Real Bayern




Czy można sobie wyobrazić bardziej niesprawiedliwy świat? Mamy klub, który od lat dominuje w swojej lidze, zdobywając mistrzostwo za mistrzostwem. Ich zawodnicy są światowej klasy, a trener jest jednym z najlepszych na świecie. Ale mimo to, co roku brakuje im sukcesu w Lidze Mistrzów.

Oczywiście, mowa o Bayernie Monachium. Klubie, który w ciągu ostatniej dekady zdobył 10 tytułów Bundesligi, ale tylko raz wygrał Ligę Mistrzów. Dlaczego tak się dzieje? Czy to kwestia pecha? Czy może Bayern po prostu nie jest w stanie konkurować z najlepszymi w Europie?

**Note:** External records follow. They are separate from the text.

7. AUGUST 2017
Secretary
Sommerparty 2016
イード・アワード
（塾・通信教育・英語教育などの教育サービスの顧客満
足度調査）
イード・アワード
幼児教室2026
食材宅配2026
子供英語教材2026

Jest wiele teorii na ten temat. Niektórzy twierdzą, że Bayern jest zbyt zależny od Roberta Lewandowskiego. Inni uważają, że klubowi brakuje głębi składu, przez co w kluczowych momentach sezonu zawodnicy są zmęczeni i podatni na urazy.

Jednak w mojej opinii największym problemem Bayernu jest to, że nie mają prawdziwego "mordercy". Piłkarza, który potrafi wziąć na siebie odpowiedzialność w najważniejszych momentach meczu i strzelić gola. Piłkarza takiego jak Karim Benzema czy Lionel Messi.

W ostatnich latach Bayern miał kilku takich piłkarzy, ale żaden z nich nie był w stanie utrzymać swojej formy na dłuższą metę. Mario Götze był uważany za wielką nadzieję, ale nigdy nie spełnił swojego potencjału. Douglas Costa był błyskotliwy, ale zbyt często kontuzjowany. A Kingsley Coman, choć jest utalentowany, to wciąż nie jest na poziomie najlepszych na świecie.

Bayern potrzebuje kogoś, kto potrafi strzelać gole regularnie, także w kluczowych momentach meczu. Kogoś, kto nie boi się wziąć na siebie odpowiedzialności. Kogoś takiego jak Robert Lewandowski, ale tylko lepszego.

Jeśli Bayern znajdzie takiego piłkarza, w końcu zdobędzie upragnioną Ligę Mistrzów. Jeśli nie, pozostanie tylko "Realem Bayern", czyli klubem, który dominuje w swojej lidze, ale nigdy nie jest w stanie odnieść sukcesu w Europie.